**WORK REQUIRED:**
Search the listing for the word "race" and say how many lines have it, nothing besides.
::::::::::
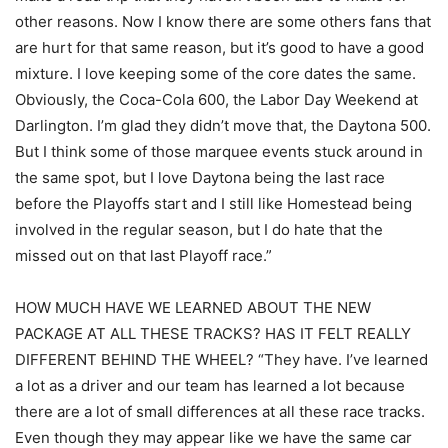
other reasons. Now I know there are some others fans that
are hurt for that same reason, but it’s good to have a good
mixture. I love keeping some of the core dates the same.
Obviously, the Coca-Cola 600, the Labor Day Weekend at
Darlington. I’m glad they didn’t move that, the Daytona 500.
But I think some of those marquee events stuck around in
the same spot, but I love Daytona being the last race
before the Playoffs start and I still like Homestead being
involved in the regular season, but I do hate that the
missed out on that last Playoff race.”
HOW MUCH HAVE WE LEARNED ABOUT THE NEW
PACKAGE AT ALL THESE TRACKS? HAS IT FELT REALLY
DIFFERENT BEHIND THE WHEEL? “They have. I’ve learned
a lot as a driver and our team has learned a lot because
there are a lot of small differences at all these race tracks.
Even though they may appear like we have the same car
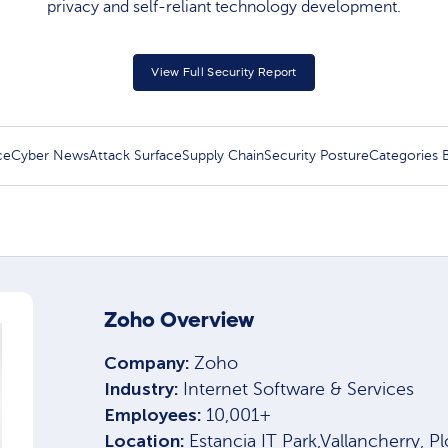
privacy and self-reliant technology development.
View Full Security Report
ce
Cyber News
Attack Surface
Supply Chain
Security Posture
Categories
Zoho Overview
Company:
Zoho
Industry:
Internet Software & Services
Employees:
10,001+
Location:
Estancia IT Park,Vallancherry, P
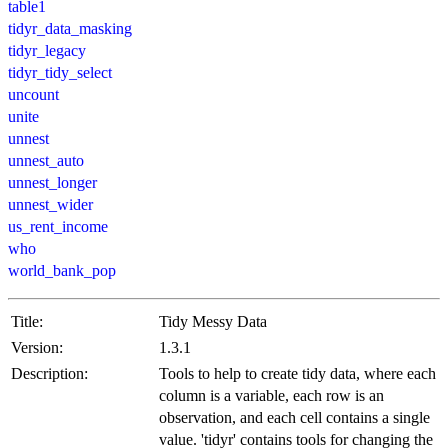
table1
tidyr_data_masking
tidyr_legacy
tidyr_tidy_select
uncount
unite
unnest
unnest_auto
unnest_longer
unnest_wider
us_rent_income
who
world_bank_pop
Title:
Tidy Messy Data
Version:
1.3.1
Description:
Tools to help to create tidy data, where each
column is a variable, each row is an
observation, and each cell contains a single
value. 'tidyr' contains tools for changing the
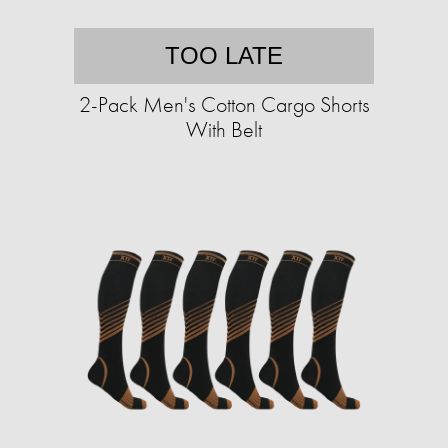
TOO LATE
2-Pack Men's Cotton Cargo Shorts
With Belt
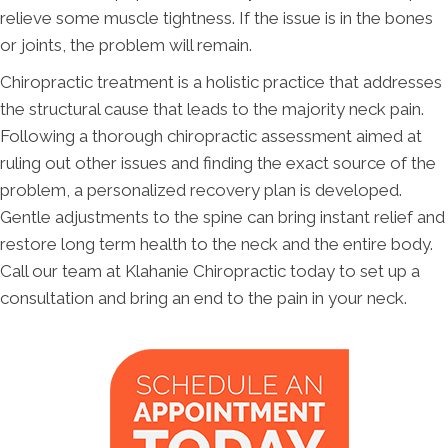
relieve some muscle tightness. If the issue is in the bones
or joints, the problem will remain.
Chiropractic treatment is a holistic practice that addresses
the structural cause that leads to the majority neck pain.
Following a thorough chiropractic assessment aimed at
ruling out other issues and finding the exact source of the
problem, a personalized recovery plan is developed.
Gentle adjustments to the spine can bring instant relief and
restore long term health to the neck and the entire body.
Call our team at Klahanie Chiropractic today to set up a
consultation and bring an end to the pain in your neck.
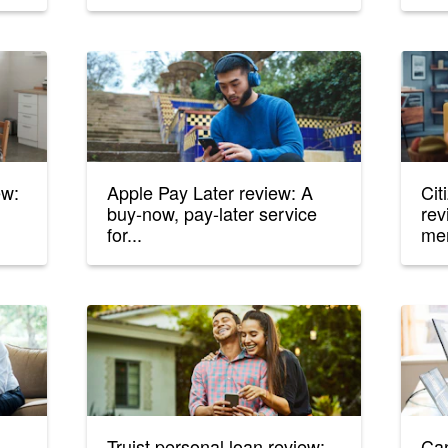
ew:
Apple Pay Later review: A
Cit
buy-now, pay-later service
rev
for...
me
Truist personal loan review:
Can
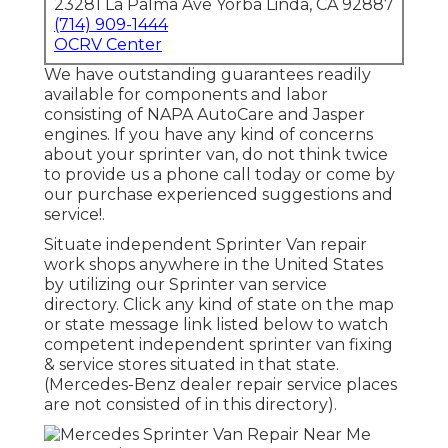
23281 La Palma Ave Yorba Linda, CA 92887
(714) 909-1444
OCRV Center
We have outstanding guarantees readily
available for components and labor
consisting of NAPA AutoCare and Jasper
engines. If you have any kind of concerns
about your sprinter van, do not think twice
to provide us a phone call today or come by
our purchase experienced suggestions and
service!.
Situate independent Sprinter Van repair
work shops anywhere in the United States
by utilizing our Sprinter van service
directory. Click any kind of state on the map
or state message link listed below to watch
competent independent sprinter van fixing
& service stores situated in that state.
(Mercedes-Benz dealer repair service places
are not consisted of in this directory).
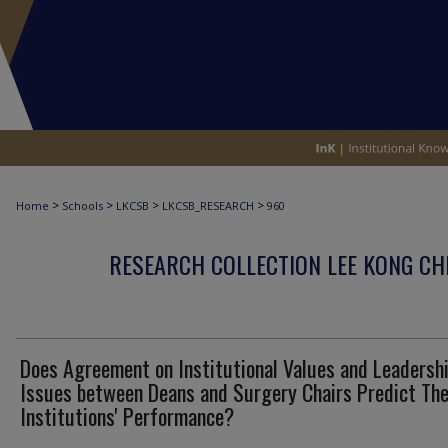
>
>
>
>
Home
Schools
LKCSB
LKCSB_RESEARCH
960
RESEARCH COLLECTION LEE KONG CH
Does Agreement on Institutional Values and Leadersh
Issues between Deans and Surgery Chairs Predict The
Institutions' Performance?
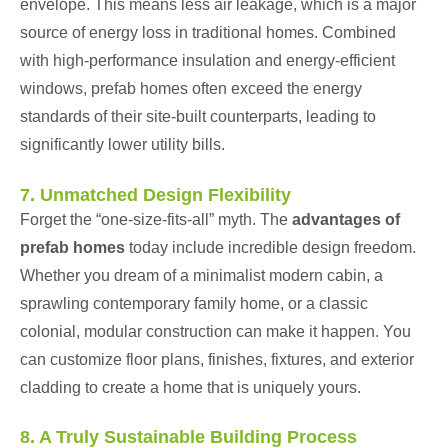
envelope. This means less air leakage, which is a major
source of energy loss in traditional homes. Combined
with high-performance insulation and energy-efficient
windows, prefab homes often exceed the energy
standards of their site-built counterparts, leading to
significantly lower utility bills.
7. Unmatched Design Flexibility
Forget the “one-size-fits-all” myth. The
advantages of
prefab homes
today include incredible design freedom.
Whether you dream of a minimalist modern cabin, a
sprawling contemporary family home, or a classic
colonial, modular construction can make it happen. You
can customize floor plans, finishes, fixtures, and exterior
cladding to create a home that is uniquely yours.
8. A Truly Sustainable Building Process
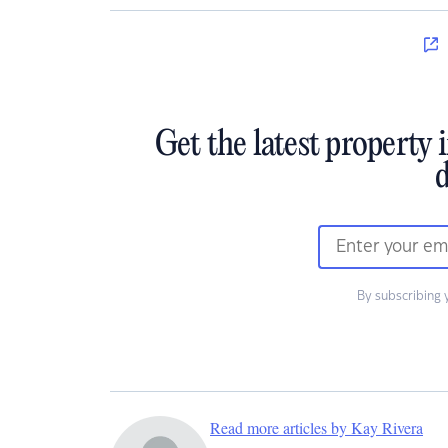
Get the latest property 
d
By subscribing 
Read more articles by Kay Rivera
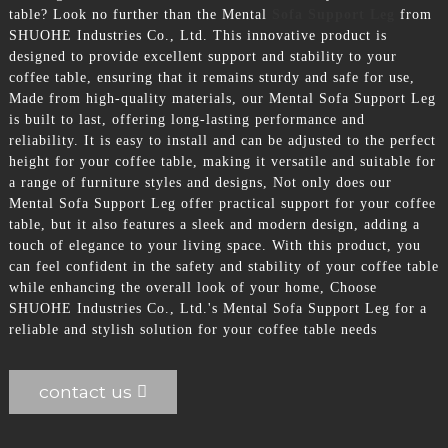
table? Look no further than the Mental
Sofa Support Leg
from
SHUOHE Industries Co., Ltd. This innovative product is
designed to provide excellent support and stability to your
coffee table, ensuring that it remains sturdy and safe for use,
Made from high-quality materials, our Mental Sofa Support Leg
is built to last, offering long-lasting performance and
reliability. It is easy to install and can be adjusted to the perfect
height for your coffee table, making it versatile and suitable for
a range of furniture styles and designs, Not only does our
Mental Sofa Support Leg offer practical support for your coffee
table, but it also features a sleek and modern design, adding a
touch of elegance to your living space. With this product, you
can feel confident in the safety and stability of your coffee table
while enhancing the overall look of your home, Choose
SHUOHE Industries Co., Ltd.'s Mental Sofa Support Leg for a
reliable and stylish solution for your coffee table needs
contact us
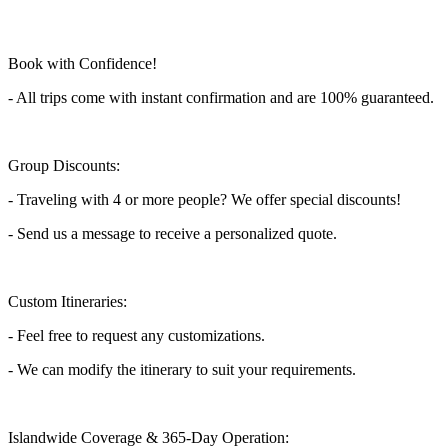
Book with Confidence!
- All trips come with instant confirmation and are 100% guaranteed.
Group Discounts:
- Traveling with 4 or more people? We offer special discounts!
- Send us a message to receive a personalized quote.
Custom Itineraries:
- Feel free to request any customizations.
- We can modify the itinerary to suit your requirements.
Islandwide Coverage & 365-Day Operation:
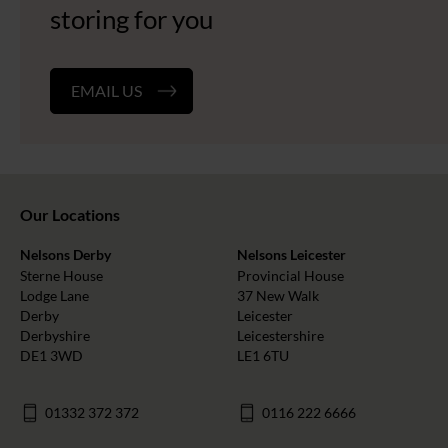
storing for you
EMAIL US
Our Locations
Nelsons Derby
Nelsons Leicester
Sterne House
Provincial House
Lodge Lane
37 New Walk
Derby
Leicester
Derbyshire
Leicestershire
DE1 3WD
LE1 6TU
01332 372 372
0116 222 6666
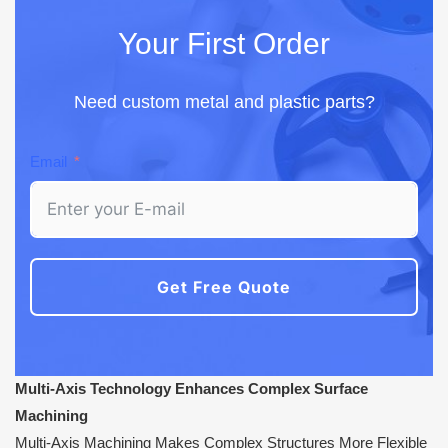
Your First Order
Need custom metal and plastic parts?
Email
Get Free Quote
Multi-Axis Technology Enhances Complex Surface
Machining
Multi-Axis Machining Makes Complex Structures More Flexible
::::::::::
**RESPONSE:**
3